We must not imagine (as some do today) that when we have the Spirit we can dispense with the law, for what the Spirit does in our hearts is, precisely, to write God’s law there.

Yet Jesus was more radical still, for if the Essenes asked for ‘more and more obedience’, he asked for ‘deeper and deeper obedience’.

The rest of Matthew 5 contains examples of this greater, or rather deeper, righteousness. It consists of six parallel paragraphs which illustrate the principle Jesus has just propounded in verses 17 to 20 of the perpetuity of the moral law, of his coming to fulfil it and of his disciples’ responsibility to obey it more completely than the scribes and Pharisees were doing. Each paragraph contains a contrast or ‘antithesis’ introduced by the same formula (with minor variations): You have heard that it was said to the men of old … But I say to you … (21, 22).

What Jesus is contradicting is not the law itself, but certain perversions of the law of which the scribes and Pharisees were guilty. Far from contradicting the law, Jesus endorses it, insists on its authority and supplies its true interpretation.

So here was a contemporary addition to the law, which was intended to interpret it, but in fact distorted it. When we look more closely at the other five antitheses, it becomes plain that a similar distortion is implied. It is these distortions of the law which Jesus rejected, not the law itself. After all, the first two antitheses do not read ‘It was said “you shall not commit murder and adultery”, but I say you may’. Rather, ‘but I say you shall not even have angry or lustful thoughts’.

Jesus’ quarrel was not over the law, for both the Jewish leaders and he accepted its divine authority, but over its true interpretation.

There is the Messiah’s known attitude to the Old Testament. In the previous chapter Matthew has given an account of his temptations during forty grueling days in the Judean desert. Each subtle enticement of the devil was countered by an appropriate quotation from Old Testament Scripture.

What, then, were the religious elites (scribes and Pharisees) doing? In general, they were trying to reduce the challenge of the law, to ‘relax’ the commandments of God, and so make his moral demands more manageable and less exacting.

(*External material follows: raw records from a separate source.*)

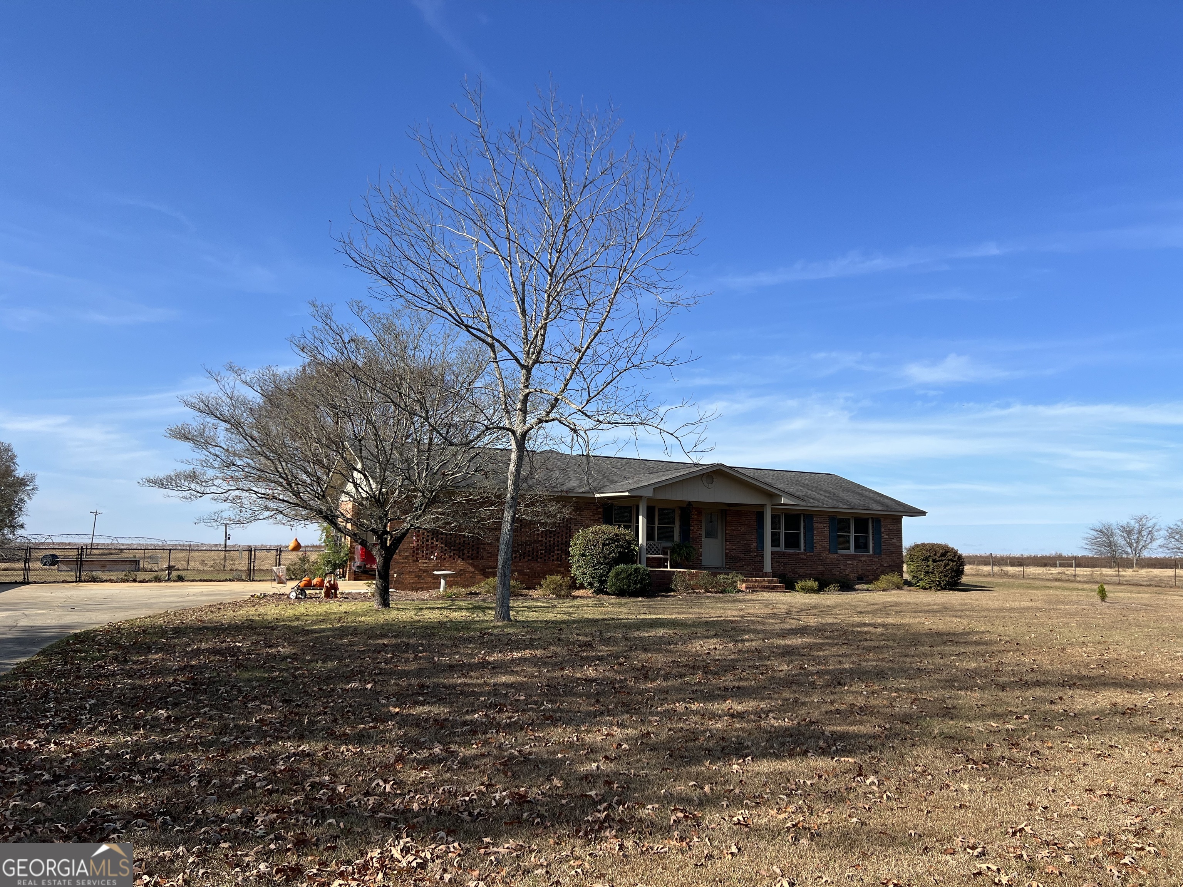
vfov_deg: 53.1
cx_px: 592
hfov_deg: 67.3
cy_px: 444
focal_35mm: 26
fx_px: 889
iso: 50
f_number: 1.5
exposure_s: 1/4115
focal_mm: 5.7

What Jesus did was to reverse both tendencies. He insisted instead that the full implications of God’s commandments must be accepted without imposing any artificial limits, whereas the limits which God had set to his permissions must also be accepted and not arbitrarily increased. It may be helpful to see the application of these principles to the antitheses in summary before considering them in detail.

King Jesus, however, reaffirmed the original restrictions. He called divorce on other grounds ‘adultery’ and insisted in personal relationships on the renunciation of all revenge. This preliminary look at the antitheses has shown us that Jesus did not contradict the law of Moses. On the contrary, this is in effect what the Pharisees were doing.

To him Moses’ law was God’s law, whose validity was permanent and whose authority must be accepted. In the Jesus Manifesto, as Calvin correctly expressed it, we see Jesus not ‘as a new legislator, but as the faithful expounder of a law which had been already given’. The religious elites and theologians had ‘obscured’ the law; Jesus ‘restored it to its integrity’.

Jesus disagreed with the Pharisees’ interpretation of the law; he never disagreed with their acceptance of its authority. The reverse is true. In the strongest possible terms, he asserted its authority as God’s Word written, and called his disciples to accept its true and deeply exacting interpretation.